Patriotic Thriller \'Tejas\' Fails to Soar
Tejas
Cast: Kangana Ranaut, Anshul Chauhan, Varun Mitra, Ashish Vidyarthi, Vishak Nair, Rohed Khan, Mohan Agashe.
Direction: Sarvesh Mewara
Hyderabad: Ronnie Screwvala embarks on yet another patriotic adventure. Errs horrendously even at the pre-production stage. Never recovers. Riding on the patriotic approval at the box office, this contrived salute to women empowerment is exhausting and blatantly a credibility-gap product. Also, Kangana Ranaut for good and bad is no Sunny Deol. And Ronnie Screwvala having done ‘Urvi’ with Aditya Dhar decides to change the captain and zeroes in on Sarvesh Mewara.
Right from the introduction of Tejas (Kangana Ranaut), the script is dedicated to the bravery of the forces and how it is in their sacrifice lies our safety. ‘Tejas’ is built on the quicksand of a few characters whose larger-than-life presence if analysed shows the system in poor light. Any system that bases its plans on chance and its execution on individual genius must test its premise. The heroics of a few tell their own tale of the rest.
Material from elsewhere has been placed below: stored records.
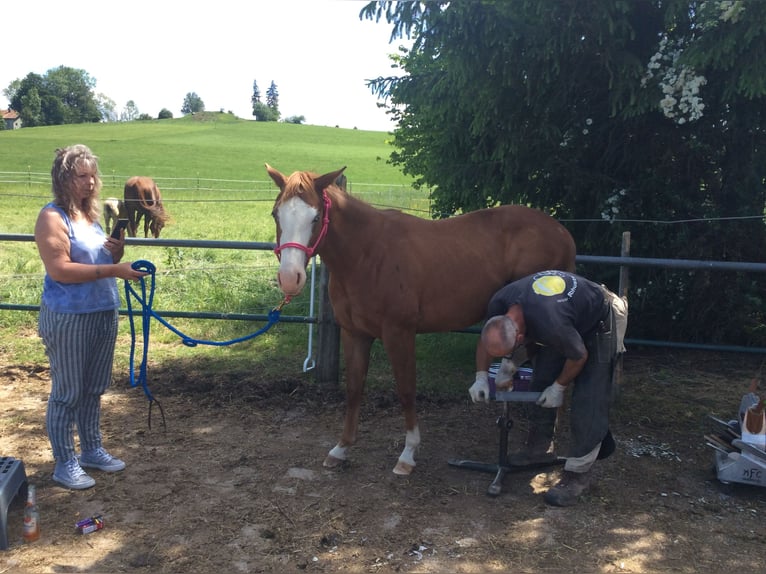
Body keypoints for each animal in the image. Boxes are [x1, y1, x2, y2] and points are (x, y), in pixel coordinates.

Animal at [270, 165, 576, 476]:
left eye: (315, 217)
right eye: (275, 214)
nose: (290, 278)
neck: (367, 254)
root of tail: (561, 232)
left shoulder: (399, 333)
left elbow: (406, 389)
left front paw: (407, 454)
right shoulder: (354, 333)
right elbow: (354, 389)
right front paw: (341, 448)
The entry shots of Tejas taking her first flight and the rescue operations in defiance of the in-house hierarchy are too filmy and are bereft of cinematic niceties. They set the tone... and a hollow mood. Even the sparse turn-out finds little to sit back and enjoy. We have two bravehearts: Tejas and her colleague Arfa (Anshul Chauhan) who defy a gang of aboriginals on an unknown island and dramatically rescue a colleague who has parachuted there and is unconscious.
Then there is the jerky look into her past with Dad and Mom (Mohit Chauhan and Archana Mittal) and part-time fiancé Ekveer (Varun Mitra). It does not take long for the uninitiated to get familiar with the courage, skills and bravery of one protagonist, who while not disobeying orders or training or attending pop music concerts is also beating up women harassers who are leftovers of the sixties.
The film when dealing with the training at the Air Force College is painstakingly over the top and includes the protagonist giving a lecture on a fighter plane a la reciting ‘Johnny Johnny What Pappa’. The script attempts to test your attention level until well past half-time, the past constantly interrupting and interfering with the present, both just as boring as the other.
A terror attack, and everything changes for Tejas. She nurtures a sense of justifiable vendetta for the terrorists. Fortunately, she is not called upon to act in the Jew-Palestine conflict. When a scientist is kidnapped by terrorists and housed in Pakistan, she identifies him as her former colleague Prashant (Vishak Nair). Not all the Prime Minister’s men and the defence forces can identify the captive or his Morse code till Tejas with dramatically higher IQ and EQ can identify him and finds a scheme to save him. On the other side of the fence is the dreaded terrorist Sarqalam (Rohed Khan). Facing court martial for disobedience, Tejas pushes for being part of the team constituted to save the kidnapped scientist. Quick-footed, she manages to be part of the coddiwomple. She and an old colleague constitute the two-women team out to rescue Prashant. They quickly garner the attention and with the confidence of IAF chief Panicker (Ashish Vidyarthi), RAW chief (Rio Kapadia), defence minister (Veenah Nair), prime minister (Mohan Agashe). None barring Panicker and the PM rise out of the cardboard precincts of their character. The terrorists seem like a bunch of jokers — all to themselves in the middle of a nowhere desert.
How they rescue the kidnapped colleagues, save a possible attack on Ram Mandir and ensure there are no negative gender generalisations is what makes this film. This is an Air Force bravery saga told without punch, enacted without conviction and assembled with amateur partisan enthusiasm.
Even Kangana Ranaut fails to deliver. In fact, she is central to the overall disappointment and the lacklustre quality of the film. This is not a fantasy flight you want to take.